Entre recorridos y viajes, idas y venidas, el campamento base está en Islandia. Y los días que pasamos acá adoptan una serie de mecanismos y costumbres, como es normal en el ser humano y hasta necesario en especímenes con algo de maniático como el que escribe.
El despertador suena a las 4:30 o 4:45 de la madrugada. No se asusten porque amanece en torno a las 6, de modo que no es tan temprano. A esas horas no hay electricidad, así que enciendo un par de focos recargables y, en medio del silencio y del frescor (hoy, por ejemplo, 25 grados), disfruto de un rato de gratuidad y ronroneo con Diosito lindo. Me encanta ese espacio de calma y quietud, que prácticamente no volverá en toda la jornada.
Ojeo la prensa (por internet, claro), me calzo las
zapatillas y me voy a dar un paseo mañanero. Como solo se puede caminar por los
puentes, el pueblo se acaba enseguida,
así que le doy un par de vueltas completas y un tirabuzón, 45-50 minutos en total. Echo de menos mis caminatas por
los Valles, aquellas cuestas, el frío seco de la dehesa mezclado con los rayos
del sol en tu rostro, eso sí que era un ejercicio completo… Acá el calor y el
poco espacio te dejan poco margen para moverte y estar en forma, pero menos da
una piedra, ¿no?
Ducha y a la oración del equipo, son ya las 7 am.
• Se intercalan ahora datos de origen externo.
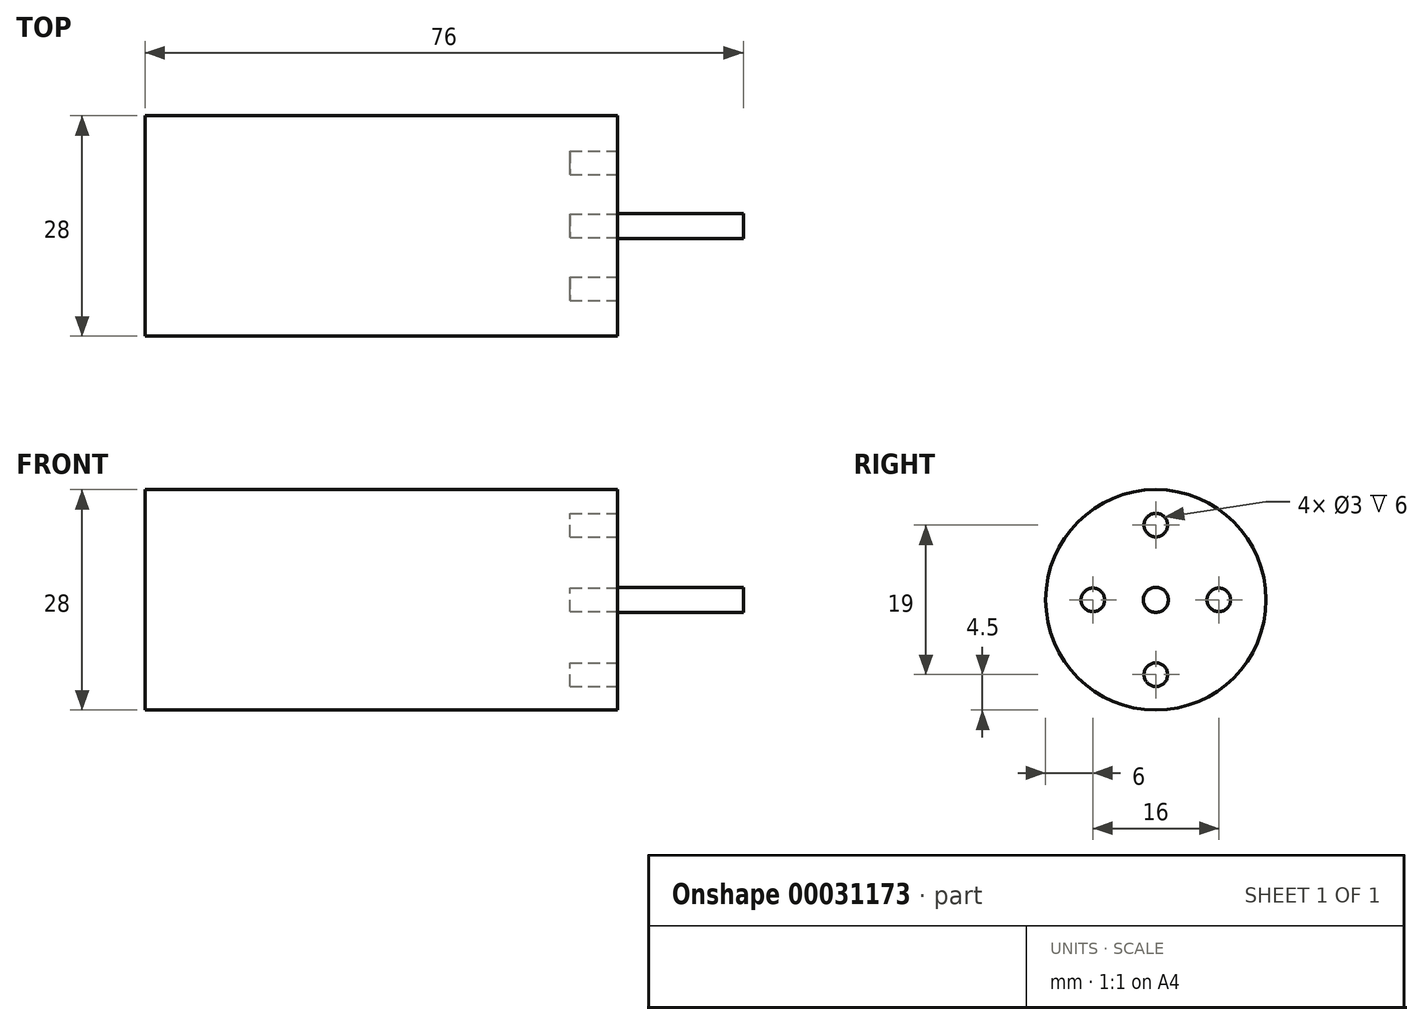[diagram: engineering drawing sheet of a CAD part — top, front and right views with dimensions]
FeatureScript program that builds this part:
annotation { "Feature Type Name" : "Feature", "Feature Type Description" : "" }
export const myFeature = defineFeature(function(context is Context, id is Id, definition is map)
    precondition{}
    {
        {
            var Q0;
            Q0=qCreatedBy(makeId("Right.planeOp"),FACE);
            var sketch = newSketch(context, id + "F0", { "sketchPlane" : qUnion([Q0])});
            skCircle(sketch, "E0", {"center": v(0, 0) * mm, "radius": 14 * mm});
            skSolve(sketch);
        }
        {
            var Q0;
            Q0 = qSketchRegion(id + "F0", true);
            extrude(context, id + "F1", {"entities" : qUnion([Q0]), "oppositeDirection" : true, "depth" : 60 * mm});
        }
        {
            var Q0;
            Q0=makeQuery(id+"F1.opExtrude","CAP_FACE",FACE,{"disambiguationData":[OSD([sQuery(id+"F0.wireOp",EDGE,"E0")])],"isStart":true});
            var sketch = newSketch(context, id + "F2", { "sketchPlane" : qUnion([Q0])});
            skCircle(sketch, "E1", {"center": v(0, 0) * mm, "radius": 1.59 * mm});
            skSolve(sketch);
        }
        {
            var Q0;
            Q0 = qSketchRegion(id + "F2", true);
            extrude(context, id + "F3", {"entities" : qUnion([Q0]), "operationType" : NewBodyOperationType.ADD, "depth" : 16 * mm});
        }
        {
            var Q0;
            Q0=makeQuery(id+"F1.opExtrude","CAP_FACE",FACE,{"disambiguationData":[OSD([sQuery(id+"F0.wireOp",EDGE,"E0")])],"isStart":true});
            var sketch = newSketch(context, id + "F4", { "sketchPlane" : qUnion([Q0])});
            skCircle(sketch, "E2", {"center": v(0, 0) * mm, "radius": 8 * mm, "construction": true});
            skCircle(sketch, "E3", {"center": v(0, 0) * mm, "radius": 9.5 * mm, "construction": true});
            skCircle(sketch, "E4", {"center": v(0, 9.5) * mm, "radius": 1.5 * mm});
            skCircle(sketch, "E5", {"center": v(8, 0) * mm, "radius": 1.5 * mm});
            skCircle(sketch, "E6", {"center": v(0, -9.5) * mm, "radius": 1.5 * mm});
            skCircle(sketch, "E7", {"center": v(-8, 0) * mm, "radius": 1.5 * mm});
            skSolve(sketch);
        }
        {
            var Q0;
            Q0 = qSketchRegion(id + "F4", true);
            extrude(context, id + "F5", {"entities" : qUnion([Q0]), "operationType" : NewBodyOperationType.REMOVE, "oppositeDirection" : true, "depth" : 6 * mm});
        }
    });
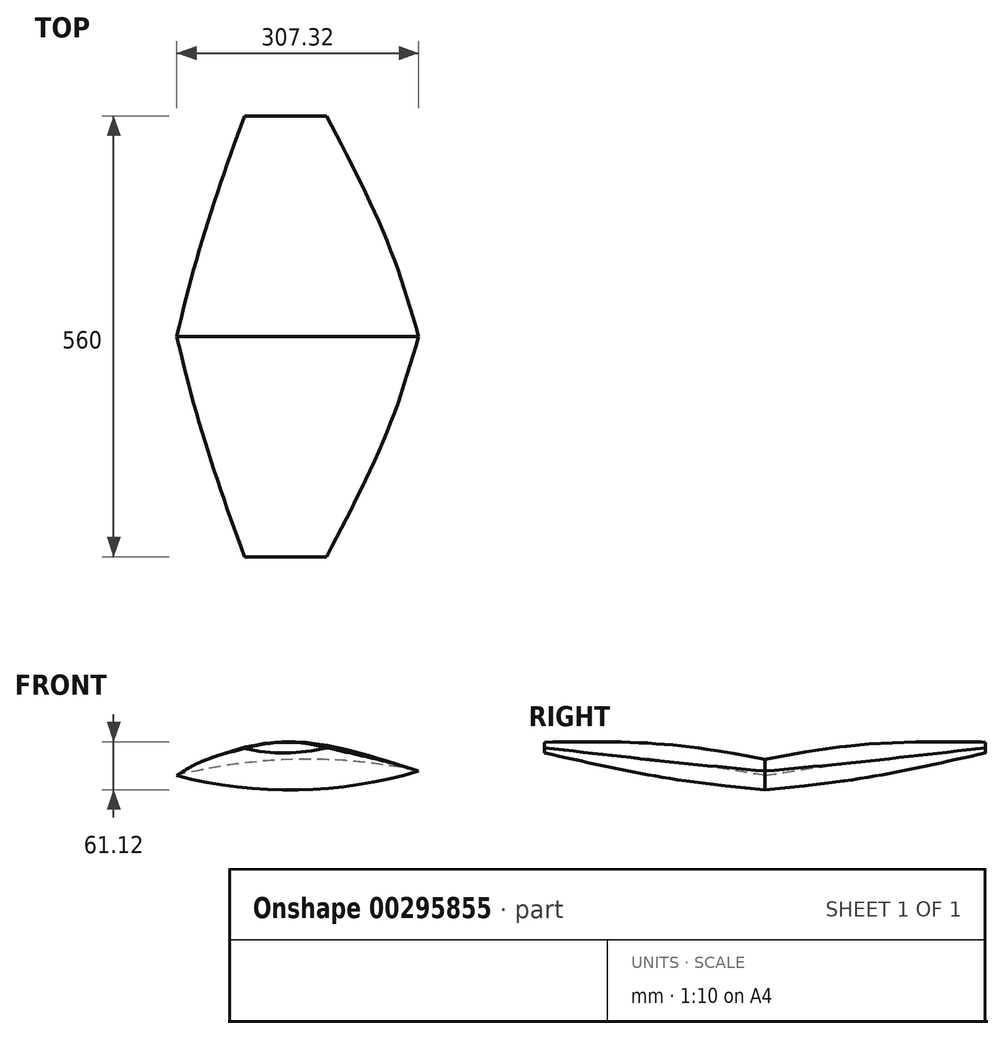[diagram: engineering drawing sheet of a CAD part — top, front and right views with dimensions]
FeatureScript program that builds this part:
annotation { "Feature Type Name" : "Feature", "Feature Type Description" : "" }
export const myFeature = defineFeature(function(context is Context, id is Id, definition is map)
    precondition{}
    {
        {
            var Q0;
            Q0=qCreatedBy(makeId("Front.planeOp"),FACE);
            cPlane(context, id + "F0", {"entities" : qUnion([Q0]), "cplaneType" : CPlaneType.OFFSET, "offset" : 103 * mm, "oppositeDirection" : true, "width" : 150 * mm, "height" : 150 * mm});
        }
        {
            var Q0;
            Q0=qCreatedBy(makeId("Front.planeOp"),FACE);
            cPlane(context, id + "F1", {"entities" : qUnion([Q0]), "cplaneType" : CPlaneType.OFFSET, "offset" : 177 * mm, "width" : 150 * mm, "height" : 150 * mm});
        }
        {
            var Q0;
            Q0=qCreatedBy(makeId("Front.planeOp"),FACE);
            var sketch = newSketch(context, id + "F2", { "sketchPlane" : qUnion([Q0])});
            skArc(sketch, "E0", {"start": v(139.55, 0) * mm, "mid": v(15.76, 21.76) * mm, "end": v(-108.03, 0) * mm});
            skArc(sketch, "E1", {"start": v(-108.03, 0) * mm, "mid": v(15.76, -22.13) * mm, "end": v(139.55, 0) * mm});
            skSolve(sketch);
        }
        {
            var Q0;
            Q0=qCreatedBy(id+"F0.planeOp",FACE);
            var sketch = newSketch(context, id + "F3", { "sketchPlane" : qUnion([Q0])});
            skArc(sketch, "E2", {"start": v(178.98, -11.31) * mm, "mid": v(21.89, 5.06) * mm, "end": v(-134.7, -15.6) * mm});
            skArc(sketch, "E3", {"start": v(-134.7, -15.6) * mm, "mid": v(19.35, -33.69) * mm, "end": v(172.62, -9.92) * mm});
            skSolve(sketch);
        }
        {
            var Q0;
            Q0=qCreatedBy(id+"F1.planeOp",FACE);
            var sketch = newSketch(context, id + "F4", { "sketchPlane" : qUnion([Q0])});
            skArc(sketch, "E4", {"start": v(-48.77, 18.85) * mm, "mid": v(3.58, 13.24) * mm, "end": v(55.83, 19.79) * mm});
            skArc(sketch, "E5", {"start": v(55.83, 19.79) * mm, "mid": v(3.46, 26.8) * mm, "end": v(-48.77, 18.85) * mm});
            skSolve(sketch);
        }
        {
            var Q0;
            {var subQ0=sQuery(id+"F3.wireOp",EDGE,"E3");Q0=makeQuery(id+"F3.imprint","IMPRINT",FACE,{"disambiguationData":[TD([[makeQuery(id+"F3.imprint","IMPRINT",EDGE,{"derivedFrom":subQ0}),1.0]])]});}
            var Q1;
            Q1=makeQuery(id+"F2.imprint","IMPRINT",FACE,{"disambiguationData":[TD([[makeQuery(id+"F2.imprint","IMPRINT",EDGE,{"derivedFrom":sQuery(id+"F2.wireOp",EDGE,"E0")}),1.0]])]});
            var Q2;
            Q2=makeQuery(id+"F4.imprint","IMPRINT",FACE,{"disambiguationData":[TD([[makeQuery(id+"F4.imprint","IMPRINT",EDGE,{"derivedFrom":sQuery(id+"F4.wireOp",EDGE,"E4")}),1.0]])]});
            loft(context, id + "F5", {"bodyType" : ToolBodyType.SURFACE, "wireProfilesArray" : [{ "wireProfileEntities" : qUnion([Q0]) }, { "wireProfileEntities" : qUnion([Q1]) }, { "wireProfileEntities" : qUnion([Q2]) }]});
        }
        {
            var Q0;
            Q0=makeQuery(id+"F5.opLoft","SWEPT_BODY",BODY,{"disambiguationData":[OSD([sQuery(id+"F2.wireOp",EDGE,"E0"),sQuery(id+"F3.wireOp",EDGE,"E2"),sQuery(id+"F4.wireOp",EDGE,"E4")])]});
            var Q1;
            Q1=qCreatedBy(id+"F0.planeOp",FACE);
            mirror(context, id + "F6", {"entities" : qUnion([Q0]), "mirrorPlane" : qUnion([Q1])});
        }
    });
Desayunamos y a veces el sol de las 8 es tan bravo que hay que
pensárselo antes de salir de casa, pero es mejor a estas horas que en la tarde,
por lo tanto uno va a diferentes encargos, visitas, compras o gestiones. No
tenemos lavadora (gastaríamos un montón de agua…), así que cada cual lava su
ropa y la tiende, mis calzoncillos junto a la puerta del cuarto. Los días de calor fuerte las prendas más
que secarse se tuestan.
La cocina es por turno, a cada cual le toca un día, pero esa
historia mejor la cuento en otra ocasión. En Brasil almuerzan tempranito, de
modo que antes de las 12 ya estamos ejercitando las muelas. Lavamos los
cacharros y a la siesta. El sol gira a mediodía y se orienta hacia el frente de
mi departamento, así que cierro puerta
y ventanas y me refugio en el dormitorio, pero me tumbo en la hamaca (en la
cama a esas horas te sancochas) y
duermo si es que la onza me deja.
Desde la 1 ya no hay luz de nuevo. Cuando me levanto, ese
rato de lentitud obligada por el calor lo empleo en leer o estudiar algo. Tengo que esperar hasta las 4:30 o así para
ponerme a trabajar con la computadora, porque si no, se baja la batería antes
de que vuelva la corriente y me quedo colgao.
A partir de las 6, cuando está anocheciendo, es hora de la ducha de la tarde,
de una reunión o de la Eucaristía. Si andas por los puentes a esas horas ves a
la gente fuera de casa, paseando, jugando al vóley, conversando, conviviendo.
En la noche suelo mirar un rato la tele comiendo algo,
o aprovecho para escribir o trabajar un poco. Y antes de ir a dormir preparo un
café que guardo en un termo para tomarlo a la mañana siguiente al despertar.
Así más menos transcurren los días en esta Venecia amazónica, el escenario de
una misión tan compleja como ilusionante. Nada
extraordinario, ¿verdad? Rutinas nomás.